INPUT FOR THIS TASK START
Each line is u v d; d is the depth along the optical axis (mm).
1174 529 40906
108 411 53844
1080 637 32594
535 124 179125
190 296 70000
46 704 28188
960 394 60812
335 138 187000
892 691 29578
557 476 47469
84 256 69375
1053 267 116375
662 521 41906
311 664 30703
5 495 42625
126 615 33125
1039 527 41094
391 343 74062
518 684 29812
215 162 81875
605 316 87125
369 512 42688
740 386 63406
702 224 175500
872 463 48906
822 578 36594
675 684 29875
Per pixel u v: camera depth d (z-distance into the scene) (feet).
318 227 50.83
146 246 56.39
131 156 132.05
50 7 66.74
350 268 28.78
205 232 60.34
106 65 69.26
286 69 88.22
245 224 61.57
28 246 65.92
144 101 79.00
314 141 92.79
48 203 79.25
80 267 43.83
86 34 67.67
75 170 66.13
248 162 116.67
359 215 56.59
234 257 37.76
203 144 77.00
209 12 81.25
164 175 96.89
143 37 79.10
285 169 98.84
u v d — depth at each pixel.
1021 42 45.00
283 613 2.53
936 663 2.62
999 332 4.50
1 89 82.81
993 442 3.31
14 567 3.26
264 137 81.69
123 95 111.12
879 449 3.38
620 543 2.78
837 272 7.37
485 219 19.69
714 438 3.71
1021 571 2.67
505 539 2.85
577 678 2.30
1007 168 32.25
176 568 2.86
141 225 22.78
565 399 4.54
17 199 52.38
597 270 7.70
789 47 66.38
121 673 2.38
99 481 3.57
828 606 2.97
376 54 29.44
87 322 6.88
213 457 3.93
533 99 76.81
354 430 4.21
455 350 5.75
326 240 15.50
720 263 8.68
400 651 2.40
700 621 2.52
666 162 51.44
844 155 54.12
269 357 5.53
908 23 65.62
INPUT FOR THIS TASK END
# [TASK PROMPT]
Write the entries out once more, exactly as they appear.

# [YOUR RESPONSE]
Each line is u v d; d is the depth along the optical axis (mm).
1174 529 40906
108 411 53844
1080 637 32594
535 124 179125
190 296 70000
46 704 28188
960 394 60812
335 138 187000
892 691 29578
557 476 47469
84 256 69375
1053 267 116375
662 521 41906
311 664 30703
5 495 42625
126 615 33125
1039 527 41094
391 343 74062
518 684 29812
215 162 81875
605 316 87125
369 512 42688
740 386 63406
702 224 175500
872 463 48906
822 578 36594
675 684 29875
Per pixel u v: camera depth d (z-distance into the scene) (feet).
318 227 50.83
146 246 56.39
131 156 132.05
50 7 66.74
350 268 28.78
205 232 60.34
106 65 69.26
286 69 88.22
245 224 61.57
28 246 65.92
144 101 79.00
314 141 92.79
48 203 79.25
80 267 43.83
86 34 67.67
75 170 66.13
248 162 116.67
359 215 56.59
234 257 37.76
203 144 77.00
209 12 81.25
164 175 96.89
143 37 79.10
285 169 98.84
u v d — depth at each pixel.
1021 42 45.00
283 613 2.53
936 663 2.62
999 332 4.50
1 89 82.81
993 442 3.31
14 567 3.26
264 137 81.69
123 95 111.12
879 449 3.38
620 543 2.78
837 272 7.37
485 219 19.69
714 438 3.71
1021 571 2.67
505 539 2.85
577 678 2.30
1007 168 32.25
176 568 2.86
141 225 22.78
565 399 4.54
17 199 52.38
597 270 7.70
789 47 66.38
121 673 2.38
99 481 3.57
828 606 2.97
376 54 29.44
87 322 6.88
213 457 3.93
533 99 76.81
354 430 4.21
455 350 5.75
326 240 15.50
720 263 8.68
400 651 2.40
700 621 2.52
666 162 51.44
844 155 54.12
269 357 5.53
908 23 65.62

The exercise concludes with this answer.